First, I examined the gospels of Judas, Thomas, and Mary. Other than the main characters whose names are well-known from the canonnical texts, I found not a single proper name of a human (there were lots of names of powers and principalities, though). Then I looked at the cannonical Gospel of John. The Gospel begins with a beautiful presentation of Christ as God and then immediately goes into the preparatory ministry of John the Baptist, his relationship to Christ (as the one who was not the Light, but the one to bear witness to the Light), and the one who introduced him as the Lamb of God to Peter and Andrew. With the framing structure in mind, I would say that John the Baptist was the one who provided that eyewitness testimony (for that specific passage)to the beloved disciple (John the Evangelist) who composed our fourth Gospel. Specifially, his testimony begins with the mentioning of his name and ends with the last occurance of the mentioning of his name – thus his testimony is framed by his name. Where the beloved disciple is mentioned specifically, then by definition that was his own personal eyewitness testimony that he included in the Gospel. Chapter 11 seems to be permeated by eyewitness testimony from Mary and Martha (which is sort of ironic if you think about the claims of those who say the Church is burying the Gospel of Mary for nefarious reasons – it is in John where you will find the true contributions of Mary to the Gospel). And just reading through the Gospel, you can see this pattern everywhere.

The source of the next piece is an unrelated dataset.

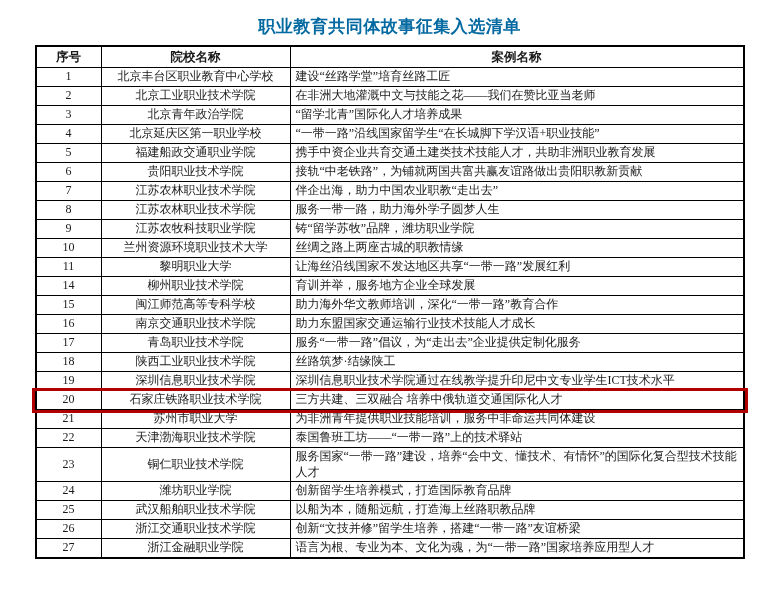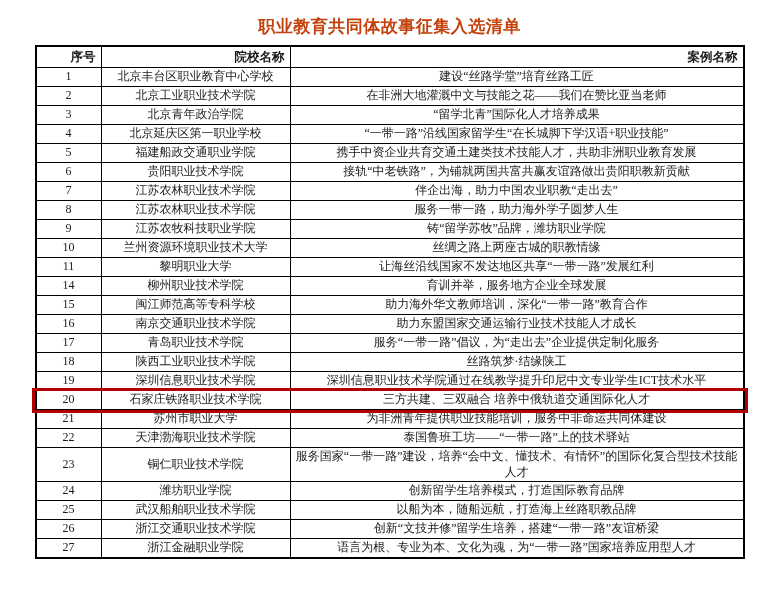"职业教育共同体故事征集入选清单" .doc-title { color: #c2410c -> #0369a1 }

So, with this in mind, it is a much different experience reading the Gnostic gospels. I did read the Gospel of Thomas a while ago, before I started any serious scriptural studies, and it sort of shook me up. I mean, I found it creepy, actually, but I didn’t know why I thought it was creepy. It just wasn’t right. Now, I read the text, and it just doesn’t have any credibility whatsoever. It comes across as nothing more than folklore.

And, apparently there is a very good reason for that. Again, I am not an expert in this, but from the little I’ve read on the texts of the Apocrypha (not the deuterocanonical books in the Old Testament, but the Apocryphal books that have been designated as such by the early Christian Church,) in particular the Gnostic gospels are guilty of authors from different faith traditions who were trying to project their own faith onto the life of Jesus. So, if their faith was one in which they believed their physical body would be transmutated into a spiritual ethereal being, then they would write about Jesus coming to provide that service for them. Another theory is that people love good stories, and because there were long gaps in the lives of Jesus, Mary, and Joseph, authors would fill in the gaps by making up stories about their lives – literally folklore.

At any rate, it will be very interesting to see how public Bauckman’s work becomes. Scripture scholars are already raving about this work, and it was only published last December! Hopefully we will have a strong public advocate to argue against both the champions of the Gnostics and the ones who claim our cannonical Gospels couldn’t possibly have credibility because of the inherent weaknesses of oral tradition. I am hoping to read his book myself, but, gah! Too much to read, and never enough time… >.>

So… anyway… Professional scripture scholars do a pretty good job at looking at the historicity of our cannon. For those who were at all worried about Patg’s post, I really wouldn’t take it seriously.

Shylah
 
Regardless of what is allegory or not allegory in scriptures, the point of this thread is that it is very shameful for a Catholic priest to criticize a nativity scene display.